Frida: And Eddie used to play tennis there. And then, the Belin’s had the one along the side that they rent out to.

Annie Lou: Right. Dumbarton House is right up here?

Frida: No, I guess we’re mixing them up. I guess Evermay was the Belin’s wasn’t it? On 28th.

Annie Lou: Right.

Frida: That’s the Belin’s. That’s where we went to parties. They gave some nice parties and they had a wonderful birthday party. They had a new room they built on where we had a dance. We had dinner in the other room first. They entertained very well, Harry Belin and what her name was. But, now the kids have rented it out, and now the kids have to sell it because the neighbors won’t let them rent it out anymore.

Annie Lou: Right.

Frida: Which is too bad.

Annie Lou: It’s a lovely place.

Frida: I think that’s the transition of Georgetown from the early pre‑civil war era, sleepy Southern town, to an emerging New Deal stimulating town and then to a more progressive town. Then with more and more vital young people coming in and transferring it from socially active to family active with little ones, and social things became less important.

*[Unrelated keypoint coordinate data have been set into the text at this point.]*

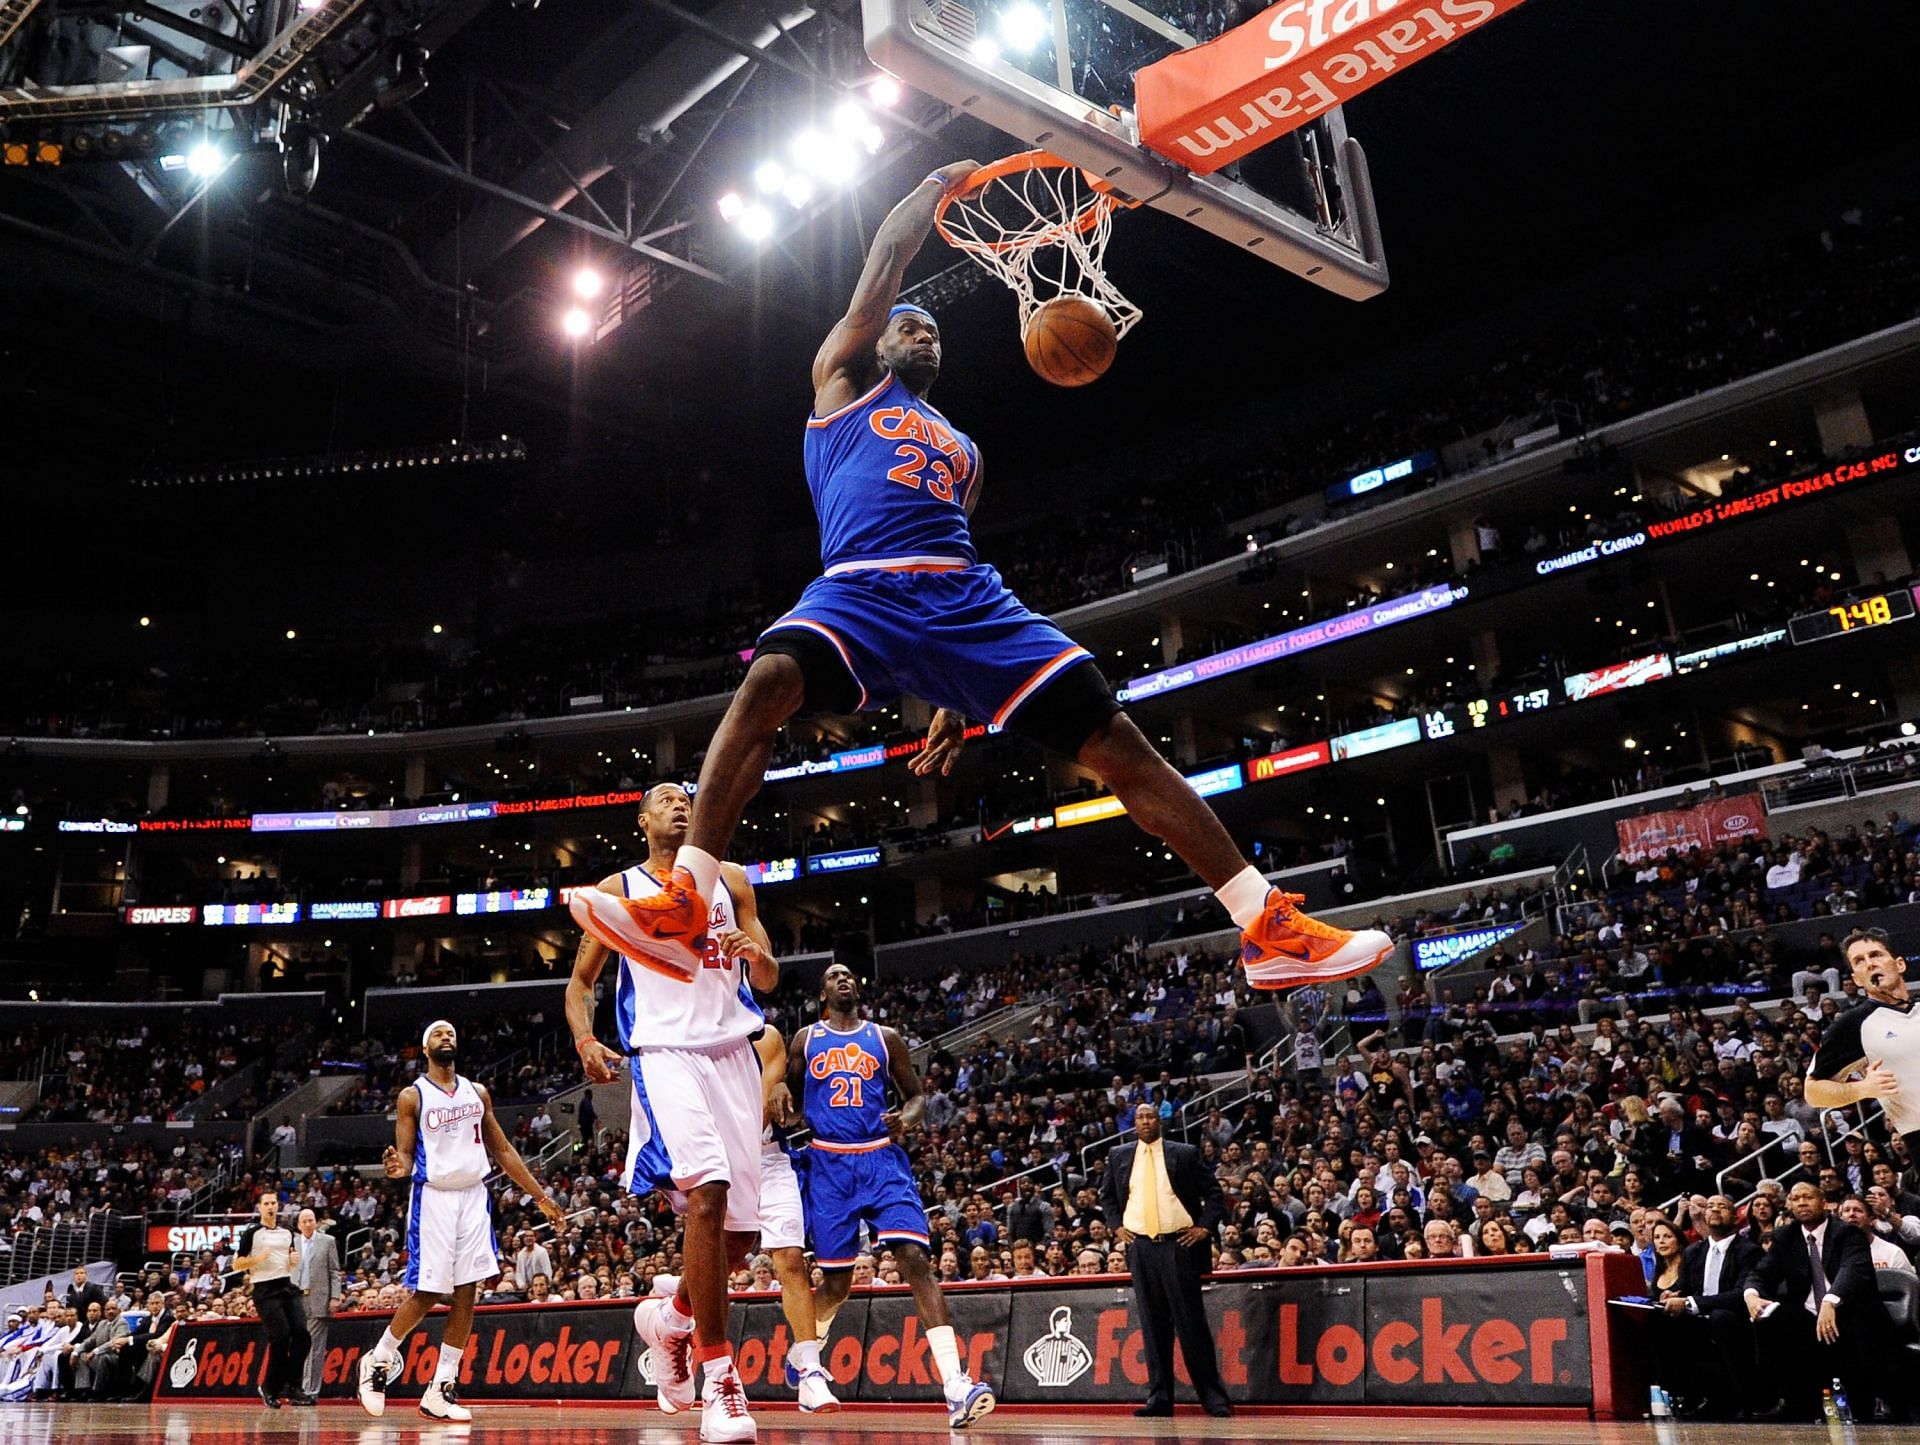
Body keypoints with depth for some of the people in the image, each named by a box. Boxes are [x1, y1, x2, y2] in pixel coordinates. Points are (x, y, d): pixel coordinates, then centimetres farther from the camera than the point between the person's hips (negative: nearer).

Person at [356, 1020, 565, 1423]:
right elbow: (406, 1155, -2)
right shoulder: (413, 1096, 0)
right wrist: (399, 1167, -28)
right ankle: (377, 1360, 21)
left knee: (466, 1295, 0)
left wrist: (540, 1196, 12)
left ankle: (440, 1390, 7)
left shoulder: (477, 1092, 11)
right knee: (427, 1293, -4)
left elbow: (502, 1150, 15)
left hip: (473, 1197, 4)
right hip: (433, 1198, -4)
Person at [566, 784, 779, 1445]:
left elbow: (769, 982, 11)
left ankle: (669, 1312, 35)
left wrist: (756, 956, -14)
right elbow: (580, 981, 13)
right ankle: (718, 1377, -20)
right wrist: (584, 1040, -7)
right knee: (707, 1192, -27)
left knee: (740, 1233, 4)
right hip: (664, 1051, -3)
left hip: (733, 1053, 4)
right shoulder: (617, 889, 9)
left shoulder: (731, 881, 13)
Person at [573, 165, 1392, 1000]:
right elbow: (887, 260, 13)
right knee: (770, 682, -36)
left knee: (1115, 739, -9)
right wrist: (941, 183, 28)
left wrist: (956, 699, 17)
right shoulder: (846, 378, 22)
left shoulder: (961, 451, 34)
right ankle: (683, 908, -34)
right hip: (858, 590, -4)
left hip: (965, 598, 4)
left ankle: (1270, 928, -9)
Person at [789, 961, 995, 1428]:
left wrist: (907, 1119, -9)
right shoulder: (806, 1039, 10)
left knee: (914, 1257, -17)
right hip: (828, 1164, 0)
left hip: (882, 1159, 0)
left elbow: (916, 1093, 13)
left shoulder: (886, 1037, 11)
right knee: (836, 1278, 6)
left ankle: (956, 1387, -26)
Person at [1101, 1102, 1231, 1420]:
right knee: (1153, 1325, 5)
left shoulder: (1184, 1154, 2)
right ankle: (1159, 1397, 11)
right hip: (1140, 1247, 3)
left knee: (1191, 1323, -2)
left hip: (1179, 1245, -3)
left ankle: (1214, 1398, 4)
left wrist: (1206, 1227, -4)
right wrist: (1116, 1226, 8)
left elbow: (1213, 1192, 6)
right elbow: (1107, 1196, 21)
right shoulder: (1119, 1156, 10)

Now that’s where you get into fund raising benefits. Now the way we do the socially swanky parties are for benefits. That’s where Tina Allstar and then the Joe Alsop house around the corner gave a party for the Rose Park benefit. These houses that we had normally gone to for dinner parties we would now use for benefits.

Annie Lou: Right.

Frida: Because they are so beautiful and people are eager to see them. The owners are kind enough to let us use them and they’re proud of enough of how they have fixed them up, they’d like to show them off, and it makes it very nice.

I don’t think I’ve stressed enough I think there is such a warm Georgetown feeling where we do go to each other’s parties whenever we can, each other’s benefits and we help one another and I’ve been up working on the Georgetown House Tour for maybe 20 years because it’s fun and you put these beautiful houses on tour that they can see. Then you raise money through selling tickets to that for the good causes like the Georgetown Ministry for the homeless or the Bright Beginnings for the Babies, so it’s all for a good cause.

The whole community goes along with you on that. You help each other. It’s very friendly. You go out the door to get your paper and there’s a friend walking by, and it’s a small town village neighborhood.

Annie Lou: Right.

Frida: Which is what we love about it.

Annie Lou: And it’s unusual too, to have that here.

Frida: And we really love it.  I can’t think of anything else for you right now.

Annie Lou: Let me pause this now. Thank you so much.